### [Activity]
Please convert the material below into a Markdown table with the columns "Number" and "Line", starting at the first line of the material and ending at the line containing "Ans: 33.5 mm". Put each line in its own row with its position in the sequence, and leave out blank lines.

______

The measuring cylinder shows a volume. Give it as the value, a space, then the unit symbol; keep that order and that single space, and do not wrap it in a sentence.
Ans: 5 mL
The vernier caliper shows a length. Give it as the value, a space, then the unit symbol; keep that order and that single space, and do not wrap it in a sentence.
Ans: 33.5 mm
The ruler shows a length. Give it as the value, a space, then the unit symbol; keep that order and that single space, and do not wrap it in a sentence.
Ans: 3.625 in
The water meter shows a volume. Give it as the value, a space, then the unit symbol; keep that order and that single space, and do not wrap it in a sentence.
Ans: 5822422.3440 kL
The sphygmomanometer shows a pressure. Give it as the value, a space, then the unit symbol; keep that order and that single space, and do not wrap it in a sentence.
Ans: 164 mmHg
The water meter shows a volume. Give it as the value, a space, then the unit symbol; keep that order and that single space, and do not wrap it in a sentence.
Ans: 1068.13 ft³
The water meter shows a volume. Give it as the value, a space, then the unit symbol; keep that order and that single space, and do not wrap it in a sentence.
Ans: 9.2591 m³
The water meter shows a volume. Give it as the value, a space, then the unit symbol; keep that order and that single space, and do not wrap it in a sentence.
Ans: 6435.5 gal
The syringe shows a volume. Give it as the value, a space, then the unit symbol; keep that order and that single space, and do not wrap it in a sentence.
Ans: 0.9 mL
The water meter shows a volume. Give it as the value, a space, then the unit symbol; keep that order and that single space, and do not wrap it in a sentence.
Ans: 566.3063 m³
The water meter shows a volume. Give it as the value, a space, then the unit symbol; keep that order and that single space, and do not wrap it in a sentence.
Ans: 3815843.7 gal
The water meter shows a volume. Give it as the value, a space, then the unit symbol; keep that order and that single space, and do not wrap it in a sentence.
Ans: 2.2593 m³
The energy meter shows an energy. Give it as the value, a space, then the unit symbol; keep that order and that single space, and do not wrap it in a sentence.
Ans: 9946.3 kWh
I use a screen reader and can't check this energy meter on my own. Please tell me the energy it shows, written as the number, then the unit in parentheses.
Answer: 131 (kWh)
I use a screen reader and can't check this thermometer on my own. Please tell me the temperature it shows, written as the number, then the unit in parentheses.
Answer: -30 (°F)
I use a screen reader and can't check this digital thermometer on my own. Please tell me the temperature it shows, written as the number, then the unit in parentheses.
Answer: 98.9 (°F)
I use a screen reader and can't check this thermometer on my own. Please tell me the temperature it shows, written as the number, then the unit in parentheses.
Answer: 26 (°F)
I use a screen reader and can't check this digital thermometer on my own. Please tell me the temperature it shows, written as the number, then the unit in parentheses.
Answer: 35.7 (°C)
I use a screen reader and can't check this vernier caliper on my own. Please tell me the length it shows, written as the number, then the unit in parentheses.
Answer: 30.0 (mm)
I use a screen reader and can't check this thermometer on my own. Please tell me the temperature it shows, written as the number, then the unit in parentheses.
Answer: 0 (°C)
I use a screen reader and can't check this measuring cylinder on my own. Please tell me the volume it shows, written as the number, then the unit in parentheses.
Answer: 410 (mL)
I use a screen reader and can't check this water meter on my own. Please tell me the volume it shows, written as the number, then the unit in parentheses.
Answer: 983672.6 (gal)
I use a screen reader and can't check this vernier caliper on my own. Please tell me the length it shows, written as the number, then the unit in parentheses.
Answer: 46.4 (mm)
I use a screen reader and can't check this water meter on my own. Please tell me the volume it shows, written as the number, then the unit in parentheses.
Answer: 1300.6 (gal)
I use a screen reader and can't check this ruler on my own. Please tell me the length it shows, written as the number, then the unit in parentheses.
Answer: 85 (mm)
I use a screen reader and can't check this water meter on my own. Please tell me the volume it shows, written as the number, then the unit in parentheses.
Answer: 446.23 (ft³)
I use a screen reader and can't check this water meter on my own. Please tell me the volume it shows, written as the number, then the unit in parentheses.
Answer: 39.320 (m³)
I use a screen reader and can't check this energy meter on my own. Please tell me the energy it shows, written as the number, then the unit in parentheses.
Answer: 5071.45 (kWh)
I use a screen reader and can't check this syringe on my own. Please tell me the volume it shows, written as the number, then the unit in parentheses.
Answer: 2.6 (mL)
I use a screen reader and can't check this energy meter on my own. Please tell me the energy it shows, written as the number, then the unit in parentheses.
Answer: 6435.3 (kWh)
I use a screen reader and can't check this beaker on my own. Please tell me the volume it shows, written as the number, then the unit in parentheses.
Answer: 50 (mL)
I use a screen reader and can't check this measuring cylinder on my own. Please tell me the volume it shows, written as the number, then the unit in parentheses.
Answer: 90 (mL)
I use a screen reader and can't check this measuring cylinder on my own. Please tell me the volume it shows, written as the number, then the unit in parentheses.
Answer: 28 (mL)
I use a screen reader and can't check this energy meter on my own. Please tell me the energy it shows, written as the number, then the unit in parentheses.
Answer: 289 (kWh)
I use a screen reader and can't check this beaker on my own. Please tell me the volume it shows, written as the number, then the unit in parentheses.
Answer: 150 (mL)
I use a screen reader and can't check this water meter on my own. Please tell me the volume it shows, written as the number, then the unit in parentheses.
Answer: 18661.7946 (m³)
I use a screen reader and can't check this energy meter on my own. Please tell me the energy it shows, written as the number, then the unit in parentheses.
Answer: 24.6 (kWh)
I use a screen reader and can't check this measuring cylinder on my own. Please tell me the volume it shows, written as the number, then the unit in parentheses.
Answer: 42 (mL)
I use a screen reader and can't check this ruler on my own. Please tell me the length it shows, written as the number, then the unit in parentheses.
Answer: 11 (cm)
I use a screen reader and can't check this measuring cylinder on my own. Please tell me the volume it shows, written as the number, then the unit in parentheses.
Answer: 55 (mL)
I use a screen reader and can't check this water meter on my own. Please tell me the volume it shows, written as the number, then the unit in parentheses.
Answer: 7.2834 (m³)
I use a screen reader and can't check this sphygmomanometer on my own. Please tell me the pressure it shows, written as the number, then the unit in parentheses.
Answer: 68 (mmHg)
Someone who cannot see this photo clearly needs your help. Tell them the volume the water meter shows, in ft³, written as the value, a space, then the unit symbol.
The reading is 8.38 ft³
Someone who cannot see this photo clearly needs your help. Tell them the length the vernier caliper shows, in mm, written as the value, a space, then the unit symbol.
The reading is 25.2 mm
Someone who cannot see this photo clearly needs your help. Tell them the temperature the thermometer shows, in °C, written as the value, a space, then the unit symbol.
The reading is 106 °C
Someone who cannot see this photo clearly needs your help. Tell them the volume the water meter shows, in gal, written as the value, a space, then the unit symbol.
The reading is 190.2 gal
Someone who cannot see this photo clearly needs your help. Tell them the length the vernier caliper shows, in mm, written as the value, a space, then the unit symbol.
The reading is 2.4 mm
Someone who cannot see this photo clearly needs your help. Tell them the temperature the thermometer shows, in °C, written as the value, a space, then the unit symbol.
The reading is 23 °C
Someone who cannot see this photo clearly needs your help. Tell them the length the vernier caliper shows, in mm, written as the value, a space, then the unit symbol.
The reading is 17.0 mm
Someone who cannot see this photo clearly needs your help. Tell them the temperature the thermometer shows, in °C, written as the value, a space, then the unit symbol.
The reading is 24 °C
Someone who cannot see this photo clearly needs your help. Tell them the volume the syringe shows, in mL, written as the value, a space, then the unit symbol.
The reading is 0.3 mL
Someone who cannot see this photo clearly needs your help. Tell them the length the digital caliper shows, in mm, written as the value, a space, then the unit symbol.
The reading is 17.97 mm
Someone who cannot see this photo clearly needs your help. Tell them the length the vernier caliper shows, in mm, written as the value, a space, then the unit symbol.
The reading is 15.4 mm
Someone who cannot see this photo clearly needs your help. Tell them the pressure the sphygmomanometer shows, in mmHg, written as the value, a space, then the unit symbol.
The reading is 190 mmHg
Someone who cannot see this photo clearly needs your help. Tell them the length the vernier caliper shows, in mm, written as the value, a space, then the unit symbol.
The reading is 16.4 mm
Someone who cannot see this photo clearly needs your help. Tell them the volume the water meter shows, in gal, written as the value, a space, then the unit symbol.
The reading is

______

### [Solution to the problem]
| Number | Line |
|---|---|
| 1 | The measuring cylinder shows a volume. Give it as the value, a space, then the unit symbol; keep that order and that single space, and do not wrap it in a sentence. |
| 2 | Ans: 5 mL |
| 3 | The vernier caliper shows a length. Give it as the value, a space, then the unit symbol; keep that order and that single space, and do not wrap it in a sentence. |
| 4 | Ans: 33.5 mm |